I want to be clear. I have never heard the original Bobbie Gentry 1968 album The Delta Sweete. I’ve only heard pieces of it. Individual songs such as “Okolona River Bottom Band”, “Morning Glory”, and “Sermon” have shown up on Bobbie Gentry anthology discs. They are tasty tracks with the strong flavor of the rural South. Fans have hailed the flop record that followed the huge hit “Ode to Billie Joe” as a lost classic. They say the entire album is better than just a sum of its songs. It is a marvelously creative and experimental country concept disc: a beautiful and compelling piece of American art. It was too good for the public and misunderstood by the record company that promoted Gentry. Sexism was involved as women weren’t supposed to be creative geniuses.
While there is a certain amount of weirdness to the record, we are talking 1968 here: the year of the Beatles’ “White Album”, Jimi Hendrix’s Electric Ladyland, and the Band’s Music from Big Pink. Delta Sweete would seem to fit right in with these releases. It’s unfortunate the record was not more commercially successful, but the history of popular music is full of unheralded and unheard masterpieces known only to cult audiences.
Mercury Rev have revived the album as Bobbie Gentry’s the Delta Sweete Revisited and have enlisted a stellar cast of female singers to help, including Norah Jones, Margo Price, Beth Orton, Vashti Bunyan, Phoebe Bridgers, and Lucinda Williams. I can’t compare what they have done to the original (which I never heard). But I can attest to the high quality of what they have released. Each of the artists mentioned provides superb vocal accompaniments. The new recording is by turns lovely, haunting, exciting, and emotive—a mix of covers and originals that Gentry first put together—that evoke a mythical South baked in the lazy sunshine glow of memory.

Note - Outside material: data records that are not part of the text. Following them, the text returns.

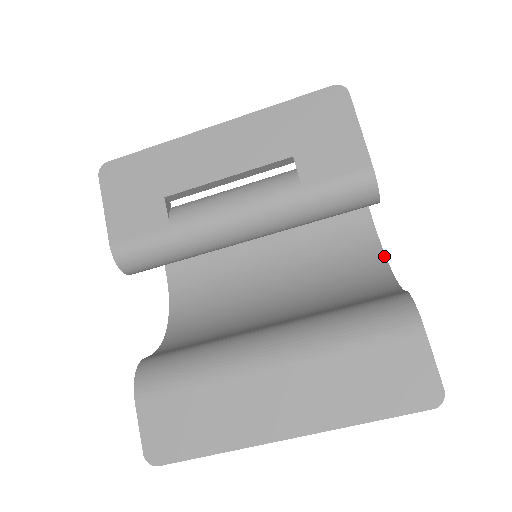
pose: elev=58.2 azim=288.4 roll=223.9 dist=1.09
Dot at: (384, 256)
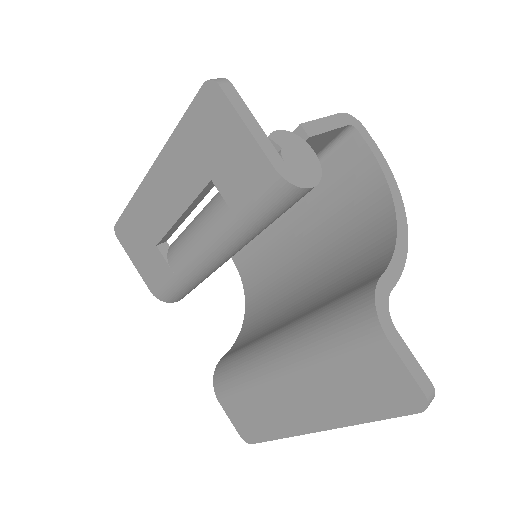
Dot at: (390, 196)
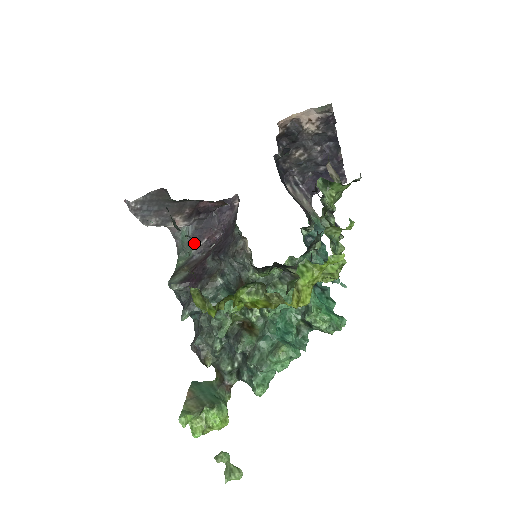
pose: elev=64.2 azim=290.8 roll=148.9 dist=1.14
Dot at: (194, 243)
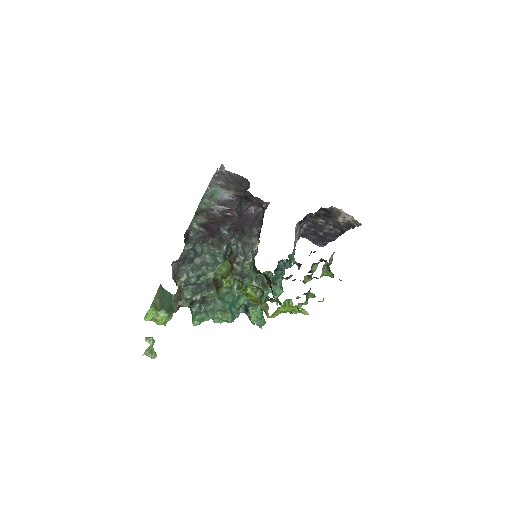
Dot at: (221, 203)
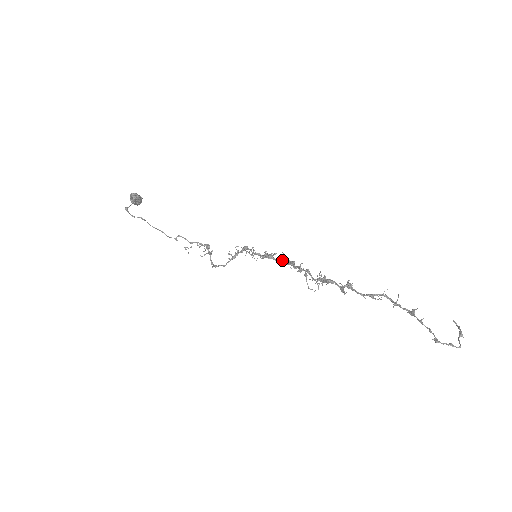
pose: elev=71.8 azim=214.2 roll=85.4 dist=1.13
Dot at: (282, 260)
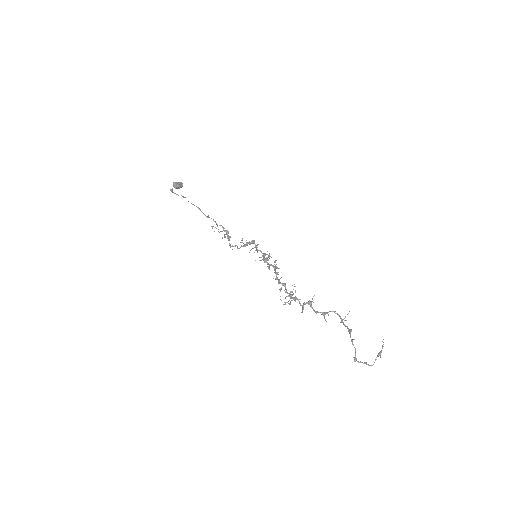
Dot at: (272, 266)
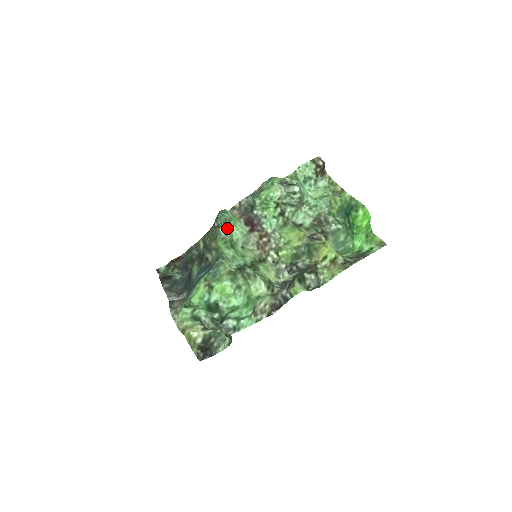
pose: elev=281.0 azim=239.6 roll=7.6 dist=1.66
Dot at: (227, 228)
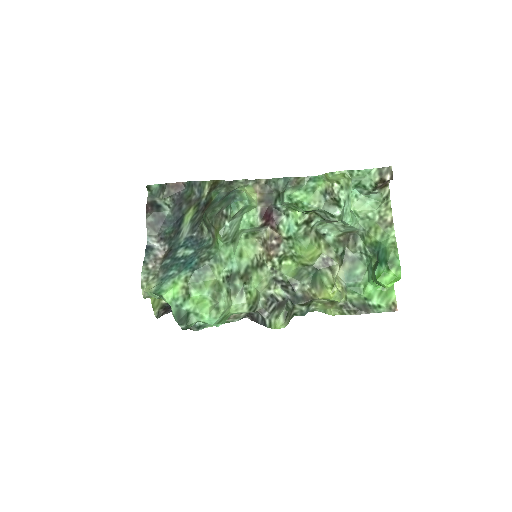
Dot at: (236, 218)
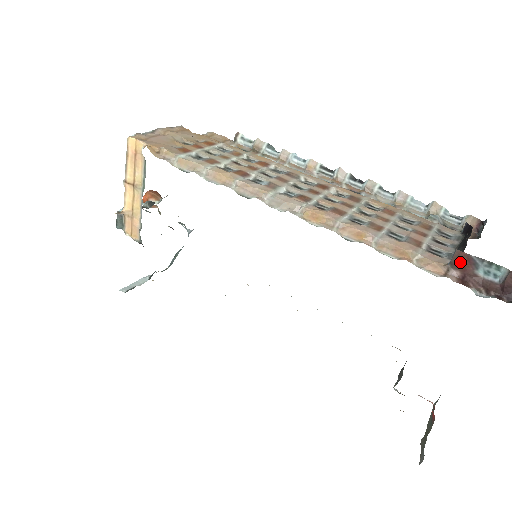
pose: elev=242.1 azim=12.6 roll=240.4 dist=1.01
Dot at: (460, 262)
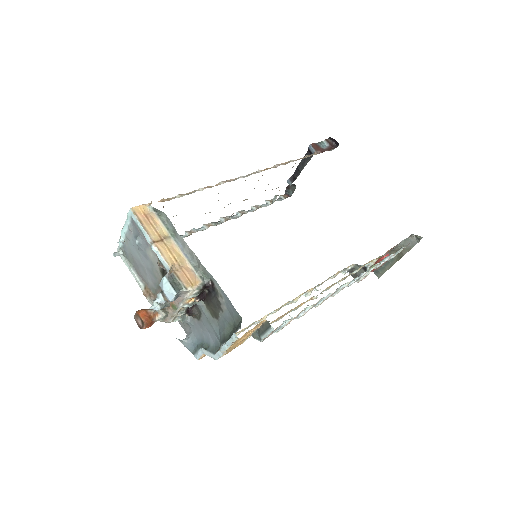
Dot at: (316, 147)
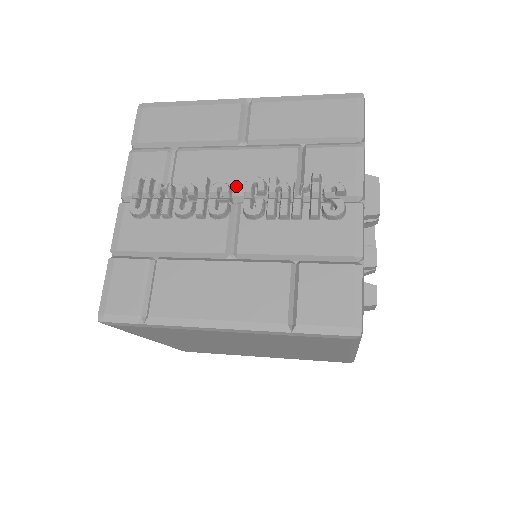
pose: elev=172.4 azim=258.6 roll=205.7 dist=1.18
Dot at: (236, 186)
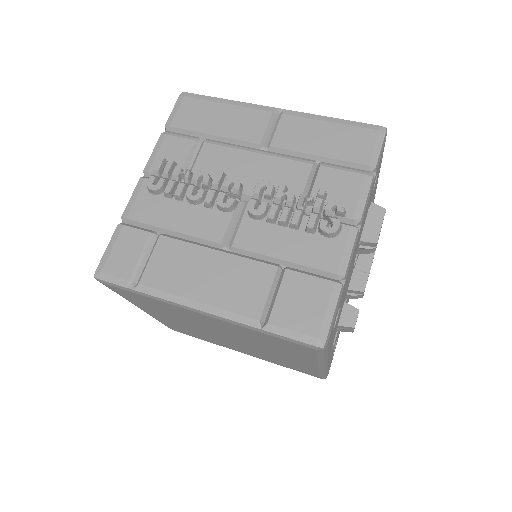
Dot at: (247, 185)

There’s also the hint of danger and excitement mixed in the dust of contentment that adds heat to being in the moment. Consider the Dutch actress/songstress Carice van Houten’s take on Bukka White’s Delta blues classic “Parchment Farm”. She makes one pity the poor inmate busted for nothing but shootin’ his wife. Damn. The song rolls with a steam train of intensity towards completion, sound effects and all. Mercury Rev maintain the essential blues character of the song.
That’s not true of Hope Sandoval’s sultry rendition of Jimmy Reed’s “Big Boss Man”. She takes it—and presumably, Gentry took it—to a much more sexual place. Mercury Rev give the singer lots of breathing room. She lets the lyrics drip like sweat on human skin: “Gonna get myself a boss man / one gonna treat me right / work him hard in the daytime / but I’ll sure rest easy at night.” The physical pleasures evoked are passionately clear.
Sound effects, slices of dialogue, children’s songs, and whatnot are thrown into the mix to create a nostalgic small-town vibe. They are interspersed with songs and offered as interludes complete within themselves. Individual tracks bristle with the energy of opportunity. Mercury Rev employ a kitchen sink’s worth of materials on the album but never overload an individual track. There is a sparseness to the arrangements and productions.
For example, they let Lætitia Sadier (Stereolab) sing Gentry’s gentle “Mornin’ Glory” over what seems a small orchestra at some points and just a plucked guitar at others to suggest the sweeping nature of dreams. Again, Mercury Rev presumably are simply recreating the original intent—but it is still wonderful.
The album does end with a bonus cut, a cover of “Ode to Billie Joe” by Lucinda Williams. She sings with a slight tremor in her voice, and Mercury Rev give her a heavy bass reverb, that adds a spookiness to the whole affair. When Williams sings about five more acres that need to be plowed, it sounds as if she’s stabbing the air with a broad-bladed knife. The track provides an elegant coda to the album. Gentry’s hit version was mysterious because she seemed like such a simple country girl to be telling such a tragic tale. Williams suggests that even 50 years later, we will never really understand what it all means, any more than we will ever get back to the world of Delta Sweete—or stop feeling as if we never really left.